_TRY IT_
Below are the entries; give again exactly the lines from the one mentioning "left shoulder: (117, 134)" through the one mentioning "left wrist: (353, 241)", inclusive.

(PROVIDED RECORDS Opens)

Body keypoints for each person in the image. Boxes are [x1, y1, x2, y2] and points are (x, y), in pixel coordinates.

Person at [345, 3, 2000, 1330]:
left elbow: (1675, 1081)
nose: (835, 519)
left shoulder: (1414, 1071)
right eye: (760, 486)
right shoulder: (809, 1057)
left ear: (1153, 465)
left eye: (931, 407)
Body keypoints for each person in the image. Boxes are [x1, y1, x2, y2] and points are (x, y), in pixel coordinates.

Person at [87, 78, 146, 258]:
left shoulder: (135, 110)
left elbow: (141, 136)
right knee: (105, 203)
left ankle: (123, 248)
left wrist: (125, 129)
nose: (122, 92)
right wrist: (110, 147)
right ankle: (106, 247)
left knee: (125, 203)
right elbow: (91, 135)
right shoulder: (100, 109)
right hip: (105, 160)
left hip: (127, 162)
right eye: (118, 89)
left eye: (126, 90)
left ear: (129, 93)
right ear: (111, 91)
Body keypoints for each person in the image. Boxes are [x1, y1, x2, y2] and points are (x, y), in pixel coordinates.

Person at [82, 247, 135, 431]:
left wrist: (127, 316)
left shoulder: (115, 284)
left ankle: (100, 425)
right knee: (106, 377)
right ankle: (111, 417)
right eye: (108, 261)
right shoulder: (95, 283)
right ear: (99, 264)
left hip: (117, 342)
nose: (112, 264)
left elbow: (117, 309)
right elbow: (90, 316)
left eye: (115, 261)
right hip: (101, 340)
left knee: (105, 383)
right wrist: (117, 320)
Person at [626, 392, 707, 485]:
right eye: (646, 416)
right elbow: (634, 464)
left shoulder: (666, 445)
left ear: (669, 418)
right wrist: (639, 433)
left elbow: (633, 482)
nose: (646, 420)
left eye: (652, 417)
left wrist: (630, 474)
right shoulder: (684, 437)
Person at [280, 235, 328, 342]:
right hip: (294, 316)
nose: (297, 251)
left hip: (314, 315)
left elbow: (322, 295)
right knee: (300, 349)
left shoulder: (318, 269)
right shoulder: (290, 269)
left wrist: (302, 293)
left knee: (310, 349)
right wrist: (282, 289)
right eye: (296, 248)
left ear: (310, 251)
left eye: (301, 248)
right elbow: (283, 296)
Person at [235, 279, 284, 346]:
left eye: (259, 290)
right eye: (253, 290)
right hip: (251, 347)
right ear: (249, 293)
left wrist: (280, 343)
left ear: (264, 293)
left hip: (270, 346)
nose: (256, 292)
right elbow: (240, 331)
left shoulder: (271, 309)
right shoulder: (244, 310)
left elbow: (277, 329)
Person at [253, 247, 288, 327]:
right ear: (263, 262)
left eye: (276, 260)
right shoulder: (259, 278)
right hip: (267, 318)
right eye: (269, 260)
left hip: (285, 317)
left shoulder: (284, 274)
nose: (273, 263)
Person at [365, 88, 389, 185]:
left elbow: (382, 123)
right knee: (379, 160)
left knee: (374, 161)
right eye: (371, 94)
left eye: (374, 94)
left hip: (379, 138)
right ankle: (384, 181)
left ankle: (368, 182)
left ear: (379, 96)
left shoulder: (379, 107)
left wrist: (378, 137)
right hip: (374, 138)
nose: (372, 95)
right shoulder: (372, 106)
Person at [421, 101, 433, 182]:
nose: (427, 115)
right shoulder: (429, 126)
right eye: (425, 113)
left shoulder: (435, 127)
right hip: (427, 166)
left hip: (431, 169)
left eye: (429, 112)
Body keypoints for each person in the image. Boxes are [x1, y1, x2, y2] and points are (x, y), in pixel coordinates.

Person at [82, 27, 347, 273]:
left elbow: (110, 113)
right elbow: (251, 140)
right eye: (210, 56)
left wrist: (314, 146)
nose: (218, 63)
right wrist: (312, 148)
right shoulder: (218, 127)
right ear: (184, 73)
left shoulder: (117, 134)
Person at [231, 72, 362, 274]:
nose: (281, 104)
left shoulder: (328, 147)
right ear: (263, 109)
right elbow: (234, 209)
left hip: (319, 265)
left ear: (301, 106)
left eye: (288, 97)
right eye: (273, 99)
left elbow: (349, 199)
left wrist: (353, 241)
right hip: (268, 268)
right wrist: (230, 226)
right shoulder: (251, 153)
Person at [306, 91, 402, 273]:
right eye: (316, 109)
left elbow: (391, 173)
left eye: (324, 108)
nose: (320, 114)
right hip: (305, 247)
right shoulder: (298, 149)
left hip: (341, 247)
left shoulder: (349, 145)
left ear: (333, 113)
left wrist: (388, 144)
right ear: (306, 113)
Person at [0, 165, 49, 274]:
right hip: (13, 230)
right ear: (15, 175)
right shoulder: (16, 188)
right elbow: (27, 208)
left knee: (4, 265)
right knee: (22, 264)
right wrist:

(PROVIDED RECORDS Closes)

_RESULT_
left shoulder: (117, 134)
Person at [231, 72, 362, 274]:
nose: (281, 104)
left shoulder: (328, 147)
right ear: (263, 109)
right elbow: (234, 209)
left hip: (319, 265)
left ear: (301, 106)
left eye: (288, 97)
right eye: (273, 99)
left elbow: (349, 199)
left wrist: (353, 241)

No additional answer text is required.